Much of the enhancements in the system include the development of custom software. The automated sectioning and imaging software allows high resolution, tiled acquisition of images – both brightfield and fluorescence without involving any operator interaction once the protocol is set and imaging sequence is started. Likewise, we have developed new post-processing and visualization techniques. We have found that bright subsurface fluorescence from a depth up to ≈ 120 μm in transparent tissues can have a contribution to the block face image. This results in subsurface fluorescent structures being visible for multiple slices, which in turn leads to artifacts in 3D reconstruction, error in quantifying cell numbers, etc. For example a single fluorescent bead can be seen across multiple slices, essentially elongating the object in 3D. In order to accurately reconstruct/measure a volume or locate a feature of interest in 3D, it is necessary to remove these subsurface structures. Subtraction processing is an image processing method for removing subsurface fluorescence so as to create images containing the fluorescence from a single tissue slice. Subtraction processing removes subsurface fluorescence by modeling the attenuation and scattering of emitted fluorescent photons as they travel to the block face. Because different tissue types have different optical properties, tissues must be characterized prior to performing subtraction processing. Using subtraction processing, the GFP skeletal muscles are visible down to single fibers.

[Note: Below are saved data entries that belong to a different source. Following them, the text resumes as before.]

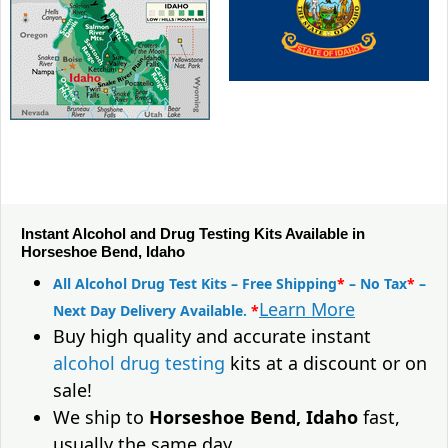
Instant Alcohol and Drug Testing Kits Available in
Horseshoe Bend, Idaho
All Alcohol Drug Test Kits – Free Shipping
*
– No Tax
*
–
Learn More
Next Day Delivery Available.
*
Buy high quality and accurate instant
alcohol drug testing
kits at a discount or on
sale!
We ship to
Horseshoe Bend, Idaho
fast,
usually the same day.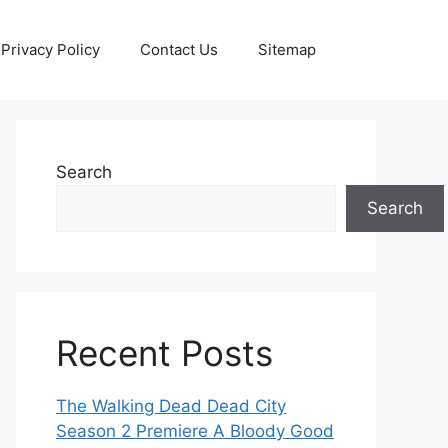
Privacy Policy
Contact Us
Sitemap
Search
Search
Recent Posts
The Walking Dead Dead City
Season 2 Premiere A Bloody Good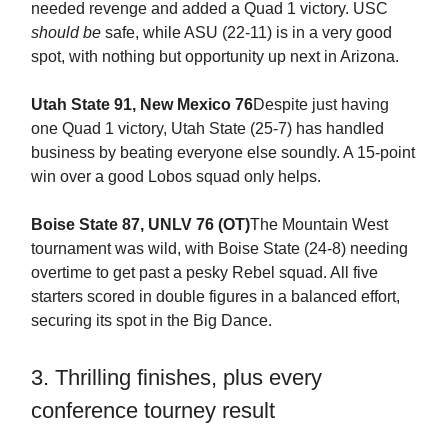
needed revenge and added a Quad 1 victory. USC
should be
safe, while ASU (22-11) is in a very good
spot, with nothing but opportunity up next in Arizona.
Utah State 91, New Mexico 76
Despite just having
one Quad 1 victory, Utah State (25-7) has handled
business by beating everyone else soundly. A 15-point
win over a good Lobos squad only helps.
Boise State 87, UNLV 76 (OT)
The Mountain West
tournament was wild, with Boise State (24-8) needing
overtime to get past a pesky Rebel squad. All five
starters scored in double figures in a balanced effort,
securing its spot in the Big Dance.
3. Thrilling finishes, plus every
conference tourney result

Cryo-imaging also provides us with the unique opportunity to exploit color data at each point within a 3D volume. Along with simple volume visualization schemes using natural color and inverse grayscale opacity map, we have also developed gradient based opacity maps that enhance boundaries and channel-specific enhancements for a variety of visualization schemes. These techniques enable one to clearly see individually segmented organs within a 3D anatomical context.

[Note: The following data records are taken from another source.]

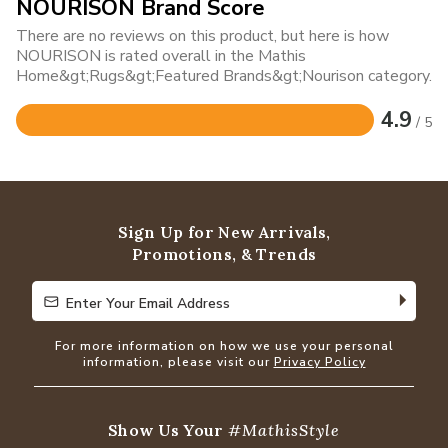
NOURISON Brand Score
There are no reviews on this product, but here is how
NOURISON is rated overall in the Mathis
Home&gt;Rugs&gt;Featured Brands&gt;Nourison category.
4.9
/ 5
Rated
4.9
out
of
5
Sign Up for New Arrivals,
Promotions, & Trends
Enter Your Email Address
Enter Your Email Address
For more information on how we use your personal
information, please visit our
Privacy Policy
Show Us Your
#MathisStyle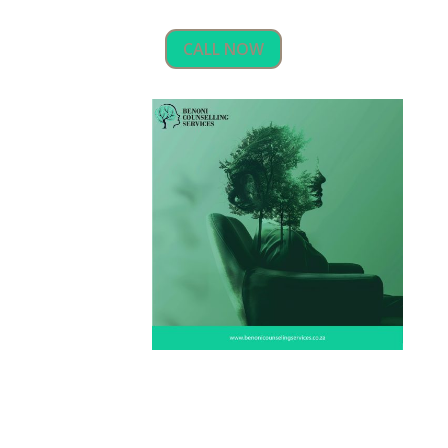
CALL NOW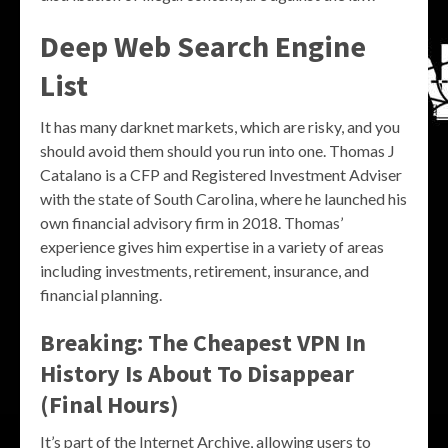
Deep Web Search Engine
List
It has many darknet markets, which are risky, and you
should avoid them should you run into one. Thomas J
Catalano is a CFP and Registered Investment Adviser
with the state of South Carolina, where he launched his
own financial advisory firm in 2018. Thomas’
experience gives him expertise in a variety of areas
including investments, retirement, insurance, and
financial planning.
Breaking: The Cheapest VPN In
History Is About To Disappear
(Final Hours)
It’s part of the Internet Archive, allowing users to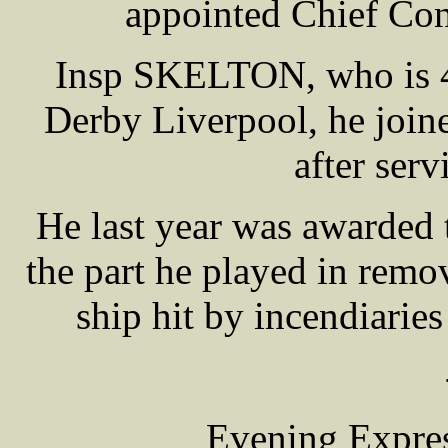
appointed Chief Con
Insp SKELTON, who is 40
Derby Liverpool, he join
after serv
He last year was awarded 
the part he played in rem
ship hit by incendiarie
Evening Expres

We have presented new enhancements to our baseline Case cryo-imaging system for creating block-face cryo-image volume of small animals and excised organs and demonstrated example images from a variety of applications. This novel imaging system has advantages of resolution, contrast and depth of field and along with the plethora of other tools available to researchers in small animal imaging, would continue to provide a new insight into disease and cure..

ACKNOWLEDGMENT

We acknowledge our collaborators for their valuable inputs and many of the specimens. The wild type mouse used to produce Figure 1 was provided by P. Hakimi (Department of Biochemistry, Case Western Reserve University), the LLC cells (Figure 3) provided by Dr. H. von Recum (Department of Biomedical Engineering, Case Western Reserve University) and the embryo images (Figure 5) obtained with Dr. R. Atit (Department of Biology, Case Western Reserve University). This investigation was conducted in a facility constructed with support from Research Facilities Improvement Program Grant Number C06 RR12463-01 from the National Center for Research Resources, National Institutes of Health. This research is supported by the Ohio Wright Center of Innovation and Biomedical Research and Technology Transfer award: “The Biomedical Structure, Functional and Molecular Imaging Enterprise,” NIH R41HL084822-01, and The Center for Stem Cell and Regenerative Medicine. Dr. Wilson has an interest in a start-up company, BioInVision, Inc., which intends to commercialize cryo-imaging technology.